- Problem to solve -
Going through the entries below, copy out each line that contains "marketing".

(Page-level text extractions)
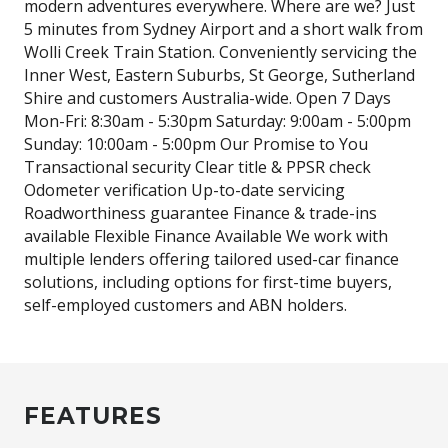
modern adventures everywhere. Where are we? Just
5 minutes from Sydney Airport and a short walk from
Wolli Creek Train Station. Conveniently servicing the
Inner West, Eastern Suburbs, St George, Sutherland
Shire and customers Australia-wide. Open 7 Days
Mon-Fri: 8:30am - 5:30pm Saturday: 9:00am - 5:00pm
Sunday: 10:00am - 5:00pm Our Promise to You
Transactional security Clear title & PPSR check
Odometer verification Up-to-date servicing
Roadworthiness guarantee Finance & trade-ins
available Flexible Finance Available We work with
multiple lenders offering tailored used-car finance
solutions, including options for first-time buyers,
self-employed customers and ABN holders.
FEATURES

* * *

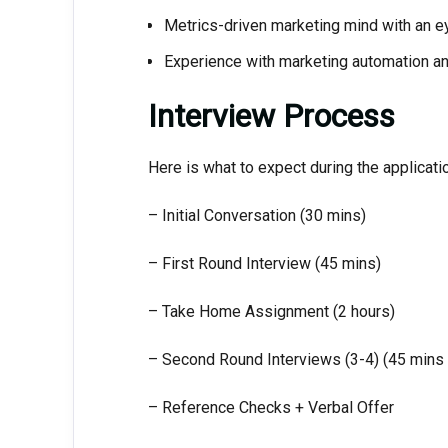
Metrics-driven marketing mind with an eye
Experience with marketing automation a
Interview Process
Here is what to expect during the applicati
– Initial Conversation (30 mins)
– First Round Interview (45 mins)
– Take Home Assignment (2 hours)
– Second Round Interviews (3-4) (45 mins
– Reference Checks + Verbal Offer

* * *

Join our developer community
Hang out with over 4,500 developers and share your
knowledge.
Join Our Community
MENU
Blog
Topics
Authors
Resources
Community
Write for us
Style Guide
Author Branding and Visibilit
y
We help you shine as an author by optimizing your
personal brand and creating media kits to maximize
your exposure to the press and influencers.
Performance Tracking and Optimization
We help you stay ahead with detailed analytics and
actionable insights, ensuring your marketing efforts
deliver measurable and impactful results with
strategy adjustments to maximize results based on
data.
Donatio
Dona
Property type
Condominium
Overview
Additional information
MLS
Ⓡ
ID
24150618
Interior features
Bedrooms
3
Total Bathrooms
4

- Exercise output -
Metrics-driven marketing mind with an eye
Experience with marketing automation a
actionable insights, ensuring your marketing efforts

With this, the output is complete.